To build sn, read file INSTALL.

What it is
----------
sn is a small news system for small sites serving perhaps a few dozen
newsgroups, and with a slow connection to the internet.  It is
similar to leafnode (ftp.troll.no, by Arnt Gulbrandsen), though it
lacks an intelligent news fetcher.  The target user is a home or
SOHO with a single modem connection to the Internet, maybe running IP masq
or similar, and serving a few workstations.

sn is different
---------------
sn is fast, because it batches articles 10 (by default) per file,
and arranges the heads of the articles separately from the bodies to
reduce seek overhead.  It also implements the XOVER command, much
beloved by news readers for its speed.

Batching the articles also means you won't consume all your inodes,
and wasted disk space is minimal.  You don't need to build a
separate file system just to spool news.

sn is flexible.  You can subscribe to newsgroups on several upstream
sites, and you can create private newsgroups that are not propagated
upstream.

sn can be made to behave like a caching news system.
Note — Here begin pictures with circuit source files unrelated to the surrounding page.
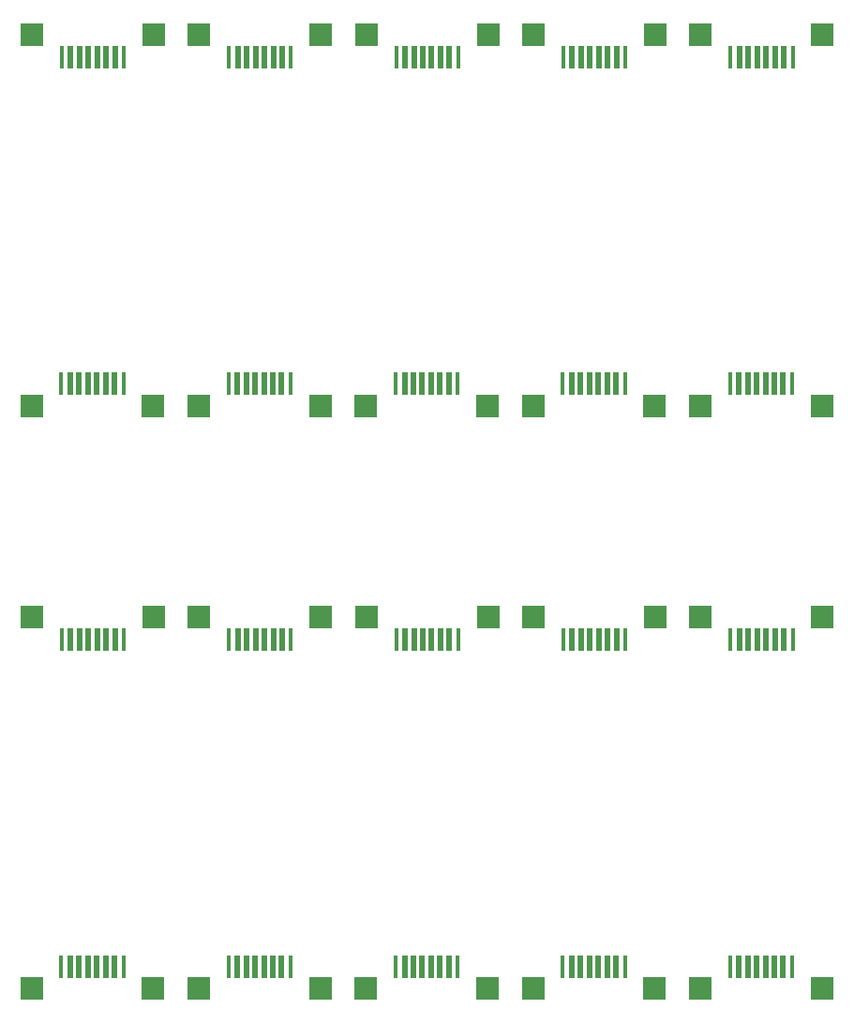
<source format=gbr>
%TF.GenerationSoftware,KiCad,Pcbnew,7.0.7*%
%TF.CreationDate,2023-12-24T11:29:26-08:00*%
%TF.ProjectId,Micro_AGB_Dongle_Panel,4d696372-6f5f-4414-9742-5f446f6e676c,rev?*%
%TF.SameCoordinates,Original*%
%TF.FileFunction,Paste,Top*%
%TF.FilePolarity,Positive*%
%FSLAX46Y46*%
G04 Gerber Fmt 4.6, Leading zero omitted, Abs format (unit mm)*
G04 Created by KiCad (PCBNEW 7.0.7) date 2023-12-24 11:29:26*
%MOMM*%
%LPD*%
G01*
G04 APERTURE LIST*
%ADD10R,0.500000X2.000000*%
%ADD11R,2.000000X2.000000*%
%ADD12R,0.400000X2.000000*%
G04 APERTURE END LIST*
D10*
%TO.C,EXP1*%
X146475000Y-52550000D03*
X147275000Y-52550000D03*
X148075000Y-52550000D03*
X148875000Y-52550000D03*
X149675000Y-52550000D03*
D11*
X153975000Y-54550000D03*
D10*
X150475000Y-52550000D03*
D11*
X142975000Y-54550000D03*
D12*
X145675000Y-52550000D03*
X151275000Y-52550000D03*
%TD*%
%TO.C,EXP1*%
X160825000Y-75650000D03*
X166425000Y-75650000D03*
D11*
X169125000Y-73650000D03*
D10*
X161625000Y-75650000D03*
D11*
X158125000Y-73650000D03*
D10*
X162425000Y-75650000D03*
X163225000Y-75650000D03*
X164025000Y-75650000D03*
X164825000Y-75650000D03*
X165625000Y-75650000D03*
%TD*%
D12*
%TO.C,EXP1*%
X115525000Y-75650000D03*
X121125000Y-75650000D03*
D11*
X123825000Y-73650000D03*
D10*
X116325000Y-75650000D03*
D11*
X112825000Y-73650000D03*
D10*
X117125000Y-75650000D03*
X117925000Y-75650000D03*
X118725000Y-75650000D03*
X119525000Y-75650000D03*
X120325000Y-75650000D03*
%TD*%
D12*
%TO.C,EXP1*%
X130625000Y-75650000D03*
X136225000Y-75650000D03*
D11*
X138925000Y-73650000D03*
D10*
X131425000Y-75650000D03*
D11*
X127925000Y-73650000D03*
D10*
X132225000Y-75650000D03*
X133025000Y-75650000D03*
X133825000Y-75650000D03*
X134625000Y-75650000D03*
X135425000Y-75650000D03*
%TD*%
%TO.C,EXP1*%
X120325000Y-23050000D03*
X119525000Y-23050000D03*
X118725000Y-23050000D03*
X117925000Y-23050000D03*
X117125000Y-23050000D03*
D11*
X112825000Y-21050000D03*
D10*
X116325000Y-23050000D03*
D11*
X123825000Y-21050000D03*
D12*
X121125000Y-23050000D03*
X115525000Y-23050000D03*
%TD*%
%TO.C,EXP1*%
X136175000Y-105150000D03*
X130575000Y-105150000D03*
D11*
X127875000Y-107150000D03*
D10*
X135375000Y-105150000D03*
D11*
X138875000Y-107150000D03*
D10*
X134575000Y-105150000D03*
X133775000Y-105150000D03*
X132975000Y-105150000D03*
X132175000Y-105150000D03*
X131375000Y-105150000D03*
%TD*%
D12*
%TO.C,EXP1*%
X175925000Y-75650000D03*
X181525000Y-75650000D03*
D11*
X184225000Y-73650000D03*
D10*
X176725000Y-75650000D03*
D11*
X173225000Y-73650000D03*
D10*
X177525000Y-75650000D03*
X178325000Y-75650000D03*
X179125000Y-75650000D03*
X179925000Y-75650000D03*
X180725000Y-75650000D03*
%TD*%
D12*
%TO.C,EXP1*%
X145725000Y-75650000D03*
X151325000Y-75650000D03*
D11*
X154025000Y-73650000D03*
D10*
X146525000Y-75650000D03*
D11*
X143025000Y-73650000D03*
D10*
X147325000Y-75650000D03*
X148125000Y-75650000D03*
X148925000Y-75650000D03*
X149725000Y-75650000D03*
X150525000Y-75650000D03*
%TD*%
%TO.C,EXP1*%
X165625000Y-23050000D03*
X164825000Y-23050000D03*
X164025000Y-23050000D03*
X163225000Y-23050000D03*
X162425000Y-23050000D03*
D11*
X158125000Y-21050000D03*
D10*
X161625000Y-23050000D03*
D11*
X169125000Y-21050000D03*
D12*
X166425000Y-23050000D03*
X160825000Y-23050000D03*
%TD*%
D10*
%TO.C,EXP1*%
X161575000Y-52550000D03*
X162375000Y-52550000D03*
X163175000Y-52550000D03*
X163975000Y-52550000D03*
X164775000Y-52550000D03*
D11*
X169075000Y-54550000D03*
D10*
X165575000Y-52550000D03*
D11*
X158075000Y-54550000D03*
D12*
X160775000Y-52550000D03*
X166375000Y-52550000D03*
%TD*%
%TO.C,EXP1*%
X166375000Y-105150000D03*
X160775000Y-105150000D03*
D11*
X158075000Y-107150000D03*
D10*
X165575000Y-105150000D03*
D11*
X169075000Y-107150000D03*
D10*
X164775000Y-105150000D03*
X163975000Y-105150000D03*
X163175000Y-105150000D03*
X162375000Y-105150000D03*
X161575000Y-105150000D03*
%TD*%
D12*
%TO.C,EXP1*%
X151275000Y-105150000D03*
X145675000Y-105150000D03*
D11*
X142975000Y-107150000D03*
D10*
X150475000Y-105150000D03*
D11*
X153975000Y-107150000D03*
D10*
X149675000Y-105150000D03*
X148875000Y-105150000D03*
X148075000Y-105150000D03*
X147275000Y-105150000D03*
X146475000Y-105150000D03*
%TD*%
%TO.C,EXP1*%
X180725000Y-23050000D03*
X179925000Y-23050000D03*
X179125000Y-23050000D03*
X178325000Y-23050000D03*
X177525000Y-23050000D03*
D11*
X173225000Y-21050000D03*
D10*
X176725000Y-23050000D03*
D11*
X184225000Y-21050000D03*
D12*
X181525000Y-23050000D03*
X175925000Y-23050000D03*
%TD*%
D10*
%TO.C,EXP1*%
X116275000Y-52550000D03*
X117075000Y-52550000D03*
X117875000Y-52550000D03*
X118675000Y-52550000D03*
X119475000Y-52550000D03*
D11*
X123775000Y-54550000D03*
D10*
X120275000Y-52550000D03*
D11*
X112775000Y-54550000D03*
D12*
X115475000Y-52550000D03*
X121075000Y-52550000D03*
%TD*%
D10*
%TO.C,EXP1*%
X131375000Y-52550000D03*
X132175000Y-52550000D03*
X132975000Y-52550000D03*
X133775000Y-52550000D03*
X134575000Y-52550000D03*
D11*
X138875000Y-54550000D03*
D10*
X135375000Y-52550000D03*
D11*
X127875000Y-54550000D03*
D12*
X130575000Y-52550000D03*
X136175000Y-52550000D03*
%TD*%
%TO.C,EXP1*%
X121075000Y-105150000D03*
X115475000Y-105150000D03*
D11*
X112775000Y-107150000D03*
D10*
X120275000Y-105150000D03*
D11*
X123775000Y-107150000D03*
D10*
X119475000Y-105150000D03*
X118675000Y-105150000D03*
X117875000Y-105150000D03*
X117075000Y-105150000D03*
X116275000Y-105150000D03*
%TD*%
D12*
%TO.C,EXP1*%
X181475000Y-105150000D03*
X175875000Y-105150000D03*
D11*
X173175000Y-107150000D03*
D10*
X180675000Y-105150000D03*
D11*
X184175000Y-107150000D03*
D10*
X179875000Y-105150000D03*
X179075000Y-105150000D03*
X178275000Y-105150000D03*
X177475000Y-105150000D03*
X176675000Y-105150000D03*
%TD*%
%TO.C,EXP1*%
X176675000Y-52550000D03*
X177475000Y-52550000D03*
X178275000Y-52550000D03*
X179075000Y-52550000D03*
X179875000Y-52550000D03*
D11*
X184175000Y-54550000D03*
D10*
X180675000Y-52550000D03*
D11*
X173175000Y-54550000D03*
D12*
X175875000Y-52550000D03*
X181475000Y-52550000D03*
%TD*%
D10*
%TO.C,EXP1*%
X135425000Y-23050000D03*
X134625000Y-23050000D03*
X133825000Y-23050000D03*
X133025000Y-23050000D03*
X132225000Y-23050000D03*
D11*
X127925000Y-21050000D03*
D10*
X131425000Y-23050000D03*
D11*
X138925000Y-21050000D03*
D12*
X136225000Y-23050000D03*
X130625000Y-23050000D03*
%TD*%
D10*
%TO.C,EXP1*%
X150525000Y-23050000D03*
X149725000Y-23050000D03*
X148925000Y-23050000D03*
X148125000Y-23050000D03*
X147325000Y-23050000D03*
D11*
X143025000Y-21050000D03*
D10*
X146525000Y-23050000D03*
D11*
X154025000Y-21050000D03*
D12*
X151325000Y-23050000D03*
X145725000Y-23050000D03*
%TD*%
M02*

</source>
sn is simple.  There are no configuration files, only control files
with very simple semantics.

sn is convenient.  It can be set up as an nntp caching server to
retrieve news as people are reading the newsgroup.
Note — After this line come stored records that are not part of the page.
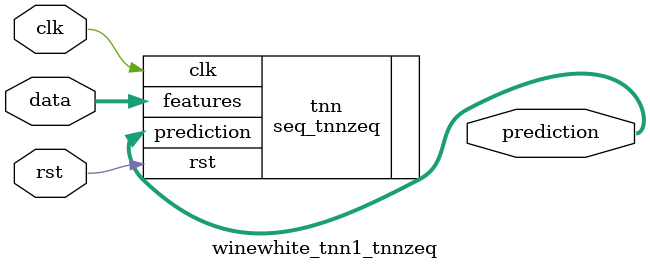
<source format=v>












module winewhite_tnn1_tnnzeq #(

parameter FEAT_CNT = 11,
parameter HIDDEN_CNT = 40,
parameter FEAT_BITS = 4,
parameter CLASS_CNT = 7,
parameter TEST_CNT = 1000




  ) (
  input clk,
  input rst,
  input [FEAT_CNT*FEAT_BITS-1:0] data,
  output [$clog2(CLASS_CNT)-1:0] prediction
  );

  seq_tnnzeq #(
      .FEAT_CNT(FEAT_CNT),.FEAT_BITS(FEAT_BITS),.HIDDEN_CNT(HIDDEN_CNT),.CLASS_CNT(CLASS_CNT),
  .SPARSE_VALS(440'b10001100000000000001100000100001001000000010011010001110000011100000010100010000100111101001010000001010111000100001000010000000000001001011000000000000001000000100000001000111101111101101010000011100110000011100001000110000100001000011001110000001000011101111111000001000000010000011100010001010000010100110001010101100000110100010011010000000010001100000000001100011011110000010000001100010100000000100001111000001001101101110000010010000),
  .MASK(440'b10111110001100000001100100111101001011100110011110111110000111111000010100010000100111101001010001101010111010111101011111000000000001001011100100000011001001001101010011101111101111101101010110111111110001011100111100110100111111010111001110001101100111101111111000111001000110110111101010011010011010100110111011101100001110100010111011001011011001111001111001101011011110000110011001100011101100011110011111111101001101101110001110010011),
  .NONZERO_CNT(640'h07030606090603050506090105030508080807070707060904080506080407070707040706080706),
  .SPARSE_VALS2(79'b0100000010110010011000100000110000101111111100111011000110111010101011011001010),  // Bits of not-zeroes
  .COL_INDICES(632'h2625232221201e1b1817141211100d0c0605040201211f17100d0b211c1615100c0825211f1817100f0125242119181412092625221f1e1c1817161413100b0a07261c171412100f0b0a0907060401), // Column of non-zeros
  .ROW_PTRS(64'h4f3a342d251d0e00) // Column of non-zeros // Start indices per row
      ) tnn (
    .clk(clk),
    .rst(rst),
    .features(data),
    .prediction(prediction)
  );

endmodule

</source>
sn is small.  Apart from batching, which reduces disk space, sn can
also compress the article bodies.  It also aliases cross posts.
It does not maintain a bulky overview database; instead it gets
overview information directly from the articles.  This is much
faster than it might seem, because of the way the heads and bodies
of articles are packed into an article file.  Spool metadata is
5% to 10% of the total spool size, even with compression.
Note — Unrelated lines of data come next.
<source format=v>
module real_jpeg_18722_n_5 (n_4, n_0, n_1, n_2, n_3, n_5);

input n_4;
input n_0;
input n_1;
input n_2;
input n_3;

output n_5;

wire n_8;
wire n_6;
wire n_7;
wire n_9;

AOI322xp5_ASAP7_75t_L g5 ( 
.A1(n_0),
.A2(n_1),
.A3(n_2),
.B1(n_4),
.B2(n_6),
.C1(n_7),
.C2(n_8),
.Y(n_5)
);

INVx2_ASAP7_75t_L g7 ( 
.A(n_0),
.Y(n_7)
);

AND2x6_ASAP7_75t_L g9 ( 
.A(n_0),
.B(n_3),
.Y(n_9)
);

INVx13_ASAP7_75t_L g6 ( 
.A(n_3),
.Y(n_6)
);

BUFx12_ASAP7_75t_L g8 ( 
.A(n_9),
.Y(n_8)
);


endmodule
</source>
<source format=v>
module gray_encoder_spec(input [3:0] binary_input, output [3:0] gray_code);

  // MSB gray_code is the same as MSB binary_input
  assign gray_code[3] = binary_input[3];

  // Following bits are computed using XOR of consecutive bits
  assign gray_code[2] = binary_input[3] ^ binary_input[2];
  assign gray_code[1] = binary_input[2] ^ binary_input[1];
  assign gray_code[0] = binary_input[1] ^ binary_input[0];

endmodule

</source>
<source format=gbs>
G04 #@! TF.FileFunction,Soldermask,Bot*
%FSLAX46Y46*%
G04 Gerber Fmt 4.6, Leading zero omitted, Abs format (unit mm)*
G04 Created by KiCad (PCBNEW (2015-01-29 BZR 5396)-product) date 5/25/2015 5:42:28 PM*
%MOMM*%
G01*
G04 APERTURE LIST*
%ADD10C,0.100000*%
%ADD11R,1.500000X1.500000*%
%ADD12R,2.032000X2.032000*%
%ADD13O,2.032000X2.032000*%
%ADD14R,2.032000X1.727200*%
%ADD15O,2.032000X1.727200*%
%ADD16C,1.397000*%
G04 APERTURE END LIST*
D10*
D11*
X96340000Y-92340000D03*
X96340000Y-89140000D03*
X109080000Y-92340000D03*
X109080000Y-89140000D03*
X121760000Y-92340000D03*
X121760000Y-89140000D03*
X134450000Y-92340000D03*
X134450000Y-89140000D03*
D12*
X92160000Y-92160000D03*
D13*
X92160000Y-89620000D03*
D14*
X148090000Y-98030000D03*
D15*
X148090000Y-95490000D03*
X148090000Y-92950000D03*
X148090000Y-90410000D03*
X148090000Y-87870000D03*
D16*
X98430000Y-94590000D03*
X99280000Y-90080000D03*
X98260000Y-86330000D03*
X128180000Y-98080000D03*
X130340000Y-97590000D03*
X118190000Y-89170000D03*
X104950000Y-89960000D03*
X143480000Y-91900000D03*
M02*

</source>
sn doesn't have to be set up for the system.  You can use it
privately.

The news server does not have to be throttled during expiration.

sn has limitations
------------------
Because the news spool is in an unconventional format, news readers
can read news locally only via NNTP.

IHAVE is not supported.  Use POST instead.

There is no provision for cancelling news, other than going into the
outgoing spool and deleting before it gets sent upstream.

sn has no idea of distributions.

The method sn uses to alias cross posts is similar to filesystem
symlinks rather than hard links, in that if the original article is
expired, the alias breaks.

sn doesn't know how to filter spam.

Requirements
------------
sn is beta.  So far it has run on Linux 2.0 only, but
should work on anything after 1.3.45 because it uses mmap(2)
heavily.  If it runs on your machine, let me know.

You need libz.{a,so} for the compression feature.

You can use the "suck" package to feed the news spool, or you can
use "tcpclient" to make the network connection.  tcpclient is
part of the ucspi package by Dan J. Bernstein, see
http://pobox.com/~djb/ucspi-tcp.html.

I am interested in bug reports/comments.

License
-------
Distribution of sn is covered by the GPL.  See file COPYING.  Use of
sn is not restricted.

Known problems
--------------
It's possible that duplicate articles will be entered in the spool,
if more than one article stream is fed into it simultaneously.  This
probably will never be "fixed", but you can completely prevent it by
ensuring only one input stream is ever active at a time.